For Cantoni, the problem for a Catholic thinking about measures such as the Immuni app isn’t really theoretical – “it’s clear there’s a good at stake, which is trying to preserve public health” – but whether it’s proportional, in the sense of whether it would actually work.

“I’m not sure you can demonstrate it’s justified, in part because it would work only under so many different conditions,” he said. “Everybody would have to use it, everybody would have to be carrying their phones with the batteries charged and full coverage everywhere, everyone would have to have Bluetooth open all the time, and so on.”

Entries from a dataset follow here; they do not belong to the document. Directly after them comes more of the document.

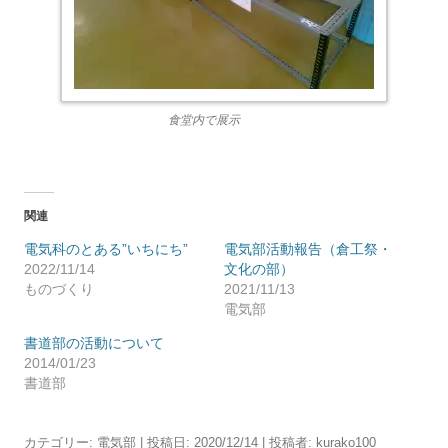
食堂内で展示
関連
電気科のとある”いちにち”
電気部活動報告（倉工祭・
2022/11/14
文化の部）
ものづくり
2021/11/13
電気部
書道部の活動について
2014/01/23
書道部
カテゴリー:
電気部
| 投稿日:
2020/12/14
|
投稿者:
kurako100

“Also, what about newborn kids and minors? Are they supposed to bring mobile phones with them?” Cantoni asked. “I’m not sure that’s realistic.”

Kane pointed to another practical problem.

“If the government is making these phone apps a requirement, it seems to me the vulnerable and poor populations are being left out of that solution,” he said. “We’d need to ensure those needs are being met.”

Benanti said yet another issue is an “imbalance of power” between the individual user of any such tracking app, and the states that promote them and the corporations that develop and profit from them.

Still, he said, that doesn’t mean a Catholic necessarily should be resistant.

“As a Catholic, we are citizens of the place we are, and we must act as a good citizen in our country seeking for justice,” he said.

“We have to analyze any app being proposed in that light,” Benanti said.